In which areas of drug development can AI be used?

Artificial intelligence could be used in many areas of the development of new medicines in the future. We have selected two interesting examples from current research.

  1. Antibiotic-resistant infections (Source: MIT)

    Researchers at the Massachusetts Institute of Technology (MIT) and McMaster University in Canada have discovered a new antibiotic against hospital bacteria using an AI algorithm. The bacterium "Acinetobacter baumannii" is often found in hospitals. Anyone infected with it can get pneumonia, meningitis or other serious infections. The problem with hospital germs: they can survive for a long time on surfaces such as doorknobs and are often resistant to all existing antibiotics.

    The researchers identified the new drug from a database of almost 7,000 potential pharmaceutical compounds. To do this, they had trained a machine learning model to evaluate whether a chemical compound inhibits the growth of the hospital bacterium. So far, however, the antibiotic has only been tested in animal experiments on mice. Clinical trials with humans will show whether it will reach the market.
  2. Medicines to treat cancer

    In the field of cancer drugs, the pharma tech company Exscientia is one of the pioneers in the field: In a study with the University of Vienna, the British company tested various potential cancer drugs on a leukaemia patient. They examined dozens of "drug cocktails" simultaneously on tissue samples from the patient and evaluated them with the help of bots and machine learning models. This enabled them to identify a drug that made the cancer disappear two years after starting treatment. However, it remains to be seen whether the promising drug will also successfully pass through clinical trials. The results are still pending. AI may also be used in the development of an mRNA vaccine to fight cancer. mRNA vaccines have been familiar to many of us since the Corona pandemic, and the technique could also be used in cancer therapy in the future. The US company Moderna and the Mainz-based pharmaceutical manufacturer Biontech are both conducting research in the field. Biontech completed the acquisition of British AI company InstaDeep at the end of July 2023 to expand AI-driven drug research in-house.

What are the risks of using AI in drug manufacturing?

If artificial intelligence can find virtually any chemical compound imaginable, it stands to reason that this technology could also be used to create potentially dangerous substances. A group of researchers showed in a study that it took an AI developing drugs less than six hours to invent 40,000 potentially lethal molecules. They put the AI, which is normally used to find helpful drugs, into a kind of "bad guy" mode to show how easily it could be misused to make biochemical weapons. The AI found tens of thousands of new substances, some of which are similar to VX, the most powerful nerve agent ever developed.

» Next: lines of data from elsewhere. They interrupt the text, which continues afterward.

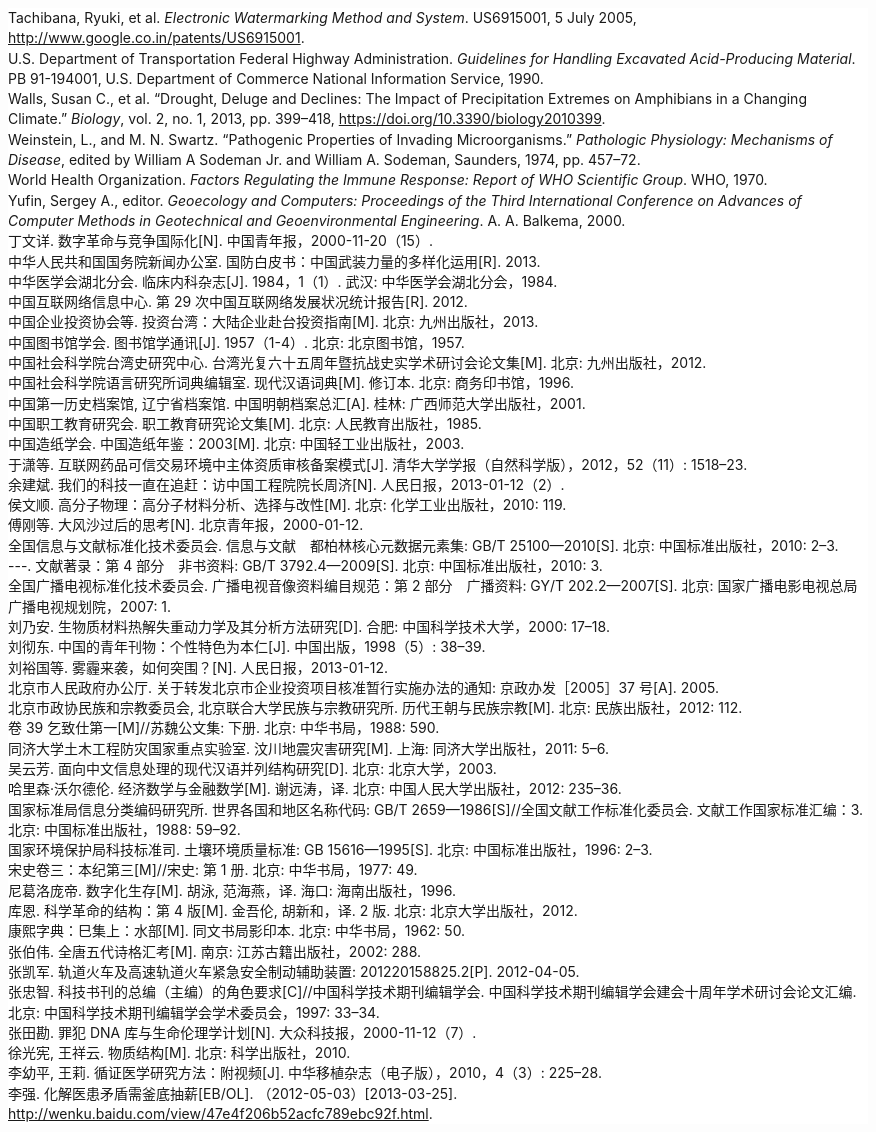   <div class="csl-entry">Tachibana, Ryuki, et al. <i>Electronic Watermarking Method and System</i>. US6915001, 5 July 2005, <a href="http://www.google.co.in/patents/US6915001">http://www.google.co.in/patents/US6915001</a>.</div>
  <div class="csl-entry">U.S. Department of Transportation Federal Highway Administration. <i>Guidelines for Handling Excavated Acid-Producing Material</i>. PB 91-194001, U.S. Department of Commerce National Information Service, 1990.</div>
  <div class="csl-entry">Walls, Susan C., et al. “Drought, Deluge and Declines: The Impact of Precipitation Extremes on Amphibians in a Changing Climate.” <i>Biology</i>, vol. 2, no. 1, 2013, pp. 399–418, <a href="https://doi.org/10.3390/biology2010399">https://doi.org/10.3390/biology2010399</a>.</div>
  <div class="csl-entry">Weinstein, L., and M. N. Swartz. “Pathogenic Properties of Invading Microorganisms.” <i>Pathologic Physiology: Mechanisms of Disease</i>, edited by William A Sodeman Jr. and William A. Sodeman, Saunders, 1974, pp. 457–72.</div>
  <div class="csl-entry">World Health Organization. <i>Factors Regulating the Immune Response: Report of WHO Scientific Group</i>. WHO, 1970.</div>
  <div class="csl-entry">Yufin, Sergey A., editor. <i>Geoecology and Computers: Proceedings of the Third International Conference on Advances of Computer Methods in Geotechnical and Geoenvironmental Engineering</i>. A. A. Balkema, 2000.</div>
  <div class="csl-entry">丁文详. 数字革命与竞争国际化[N]. 中国青年报，2000-11-20（15）.</div>
  <div class="csl-entry">中华人民共和国国务院新闻办公室. 国防白皮书：中国武装力量的多样化运用[R]. 2013.</div>
  <div class="csl-entry">中华医学会湖北分会. 临床内科杂志[J]. 1984，1（1）. 武汉: 中华医学会湖北分会，1984.</div>
  <div class="csl-entry">中国互联网络信息中心. 第 29 次中国互联网络发展状况统计报告[R]. 2012.</div>
  <div class="csl-entry">中国企业投资协会等. 投资台湾：大陆企业赴台投资指南[M]. 北京: 九州出版社，2013.</div>
  <div class="csl-entry">中国图书馆学会. 图书馆学通讯[J]. 1957（1-4）. 北京: 北京图书馆，1957.</div>
  <div class="csl-entry">中国社会科学院台湾史研究中心. 台湾光复六十五周年暨抗战史实学术研讨会论文集[M]. 北京: 九州出版社，2012.</div>
  <div class="csl-entry">中国社会科学院语言研究所词典编辑室. 现代汉语词典[M]. 修订本. 北京: 商务印书馆，1996.</div>
  <div class="csl-entry">中国第一历史档案馆, 辽宁省档案馆. 中国明朝档案总汇[A]. 桂林: 广西师范大学出版社，2001.</div>
  <div class="csl-entry">中国职工教育研究会. 职工教育研究论文集[M]. 北京: 人民教育出版社，1985.</div>
  <div class="csl-entry">中国造纸学会. 中国造纸年鉴：2003[M]. 北京: 中国轻工业出版社，2003.</div>
  <div class="csl-entry">于潇等. 互联网药品可信交易环境中主体资质审核备案模式[J]. 清华大学学报（自然科学版），2012，52（11）: 1518–23.</div>
  <div class="csl-entry">余建斌. 我们的科技一直在追赶：访中国工程院院长周济[N]. 人民日报，2013-01-12（2）.</div>
  <div class="csl-entry">侯文顺. 高分子物理：高分子材料分析、选择与改性[M]. 北京: 化学工业出版社，2010: 119.</div>
  <div class="csl-entry">傅刚等. 大风沙过后的思考[N]. 北京青年报，2000-01-12.</div>
  <div class="csl-entry">全国信息与文献标准化技术委员会. 信息与文献 都柏林核心元数据元素集: GB/T 25100—2010[S]. 北京: 中国标准出版社，2010: 2–3.</div>
  <div class="csl-entry">---. 文献著录：第 4 部分 非书资料: GB/T 3792.4—2009[S]. 北京: 中国标准出版社，2010: 3.</div>
  <div class="csl-entry">全国广播电视标准化技术委员会. 广播电视音像资料编目规范：第 2 部分 广播资料: GY/T 202.2—2007[S]. 北京: 国家广播电影电视总局广播电视规划院，2007: 1.</div>
  <div class="csl-entry">刘乃安. 生物质材料热解失重动力学及其分析方法研究[D]. 合肥: 中国科学技术大学，2000: 17–18.</div>
  <div class="csl-entry">刘彻东. 中国的青年刊物：个性特色为本仁[J]. 中国出版，1998（5）: 38–39.</div>
  <div class="csl-entry">刘裕国等. 雾霾来袭，如何突围？[N]. 人民日报，2013-01-12.</div>
  <div class="csl-entry">北京市人民政府办公厅. 关于转发北京市企业投资项目核准暂行实施办法的通知: 京政办发［2005］37 号[A]. 2005.</div>
  <div class="csl-entry">北京市政协民族和宗教委员会, 北京联合大学民族与宗教研究所. 历代王朝与民族宗教[M]. 北京: 民族出版社，2012: 112.</div>
  <div class="csl-entry">卷 39 乞致仕第一[M]//苏魏公文集: 下册. 北京: 中华书局，1988: 590.</div>
  <div class="csl-entry">同济大学土木工程防灾国家重点实验室. 汶川地震灾害研究[M]. 上海: 同济大学出版社，2011: 5–6.</div>
  <div class="csl-entry">吴云芳. 面向中文信息处理的现代汉语并列结构研究[D]. 北京: 北京大学，2003.</div>
  <div class="csl-entry">哈里森·沃尔德伦. 经济数学与金融数学[M]. 谢远涛，译. 北京: 中国人民大学出版社，2012: 235–36.</div>
  <div class="csl-entry">国家标准局信息分类编码研究所. 世界各国和地区名称代码: GB/T 2659—1986[S]//全国文献工作标准化委员会. 文献工作国家标准汇编：3. 北京: 中国标准出版社，1988: 59–92.</div>
  <div class="csl-entry">国家环境保护局科技标准司. 土壤环境质量标准: GB 15616—1995[S]. 北京: 中国标准出版社，1996: 2–3.</div>
  <div class="csl-entry">宋史卷三：本纪第三[M]//宋史: 第 1 册. 北京: 中华书局，1977: 49.</div>
  <div class="csl-entry">尼葛洛庞帝. 数字化生存[M]. 胡泳, 范海燕，译. 海口: 海南出版社，1996.</div>
  <div class="csl-entry">库恩. 科学革命的结构：第 4 版[M]. 金吾伦, 胡新和，译. 2 版. 北京: 北京大学出版社，2012.</div>
  <div class="csl-entry">康熙字典：巳集上：水部[M]. 同文书局影印本. 北京: 中华书局，1962: 50.</div>
  <div class="csl-entry">张伯伟. 全唐五代诗格汇考[M]. 南京: 江苏古籍出版社，2002: 288.</div>
  <div class="csl-entry">张凯军. 轨道火车及高速轨道火车紧急安全制动辅助装置: 201220158825.2[P]. 2012-04-05.</div>
  <div class="csl-entry">张忠智. 科技书刊的总编（主编）的角色要求[C]//中国科学技术期刊编辑学会. 中国科学技术期刊编辑学会建会十周年学术研讨会论文汇编. 北京: 中国科学技术期刊编辑学会学术委员会，1997: 33–34.</div>
  <div class="csl-entry">张田勘. 罪犯 DNA 库与生命伦理学计划[N]. 大众科技报，2000-11-12（7）.</div>
  <div class="csl-entry">徐光宪, 王祥云. 物质结构[M]. 北京: 科学出版社，2010.</div>
  <div class="csl-entry">李幼平, 王莉. 循证医学研究方法：附视频[J]. 中华移植杂志（电子版），2010，4（3）: 225–28.</div>
  <div class="csl-entry">李强. 化解医患矛盾需釜底抽薪[EB/OL]. （2012-05-03）[2013-03-25]. <a href="http://wenku.baidu.com/view/47e4f206b52acfc789ebc92f.html">http://wenku.baidu.com/view/47e4f206b52acfc789ebc92f.html</a>.</div>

Use of AI gives hope, but warning against hype

Given the difficulty of finding new drug substances, the use of AI is certainly an opportunity to find, for example, vaccines against cancer or new antibiotic agents against hospital bacteria. It gives hope that there is currently so much research in the field. At the same time, however, scientists warn against early hype, as some possible substances have so far only been tested in animal experiments or have only gone through phase 1 of a clinical trial. In order to be approved on the German market, drugs must have successfully passed three clinical test phases. In addition, it is important to ensure that such an AI does not fall into the wrong hands, so that an opportunity for humanity does not become a danger.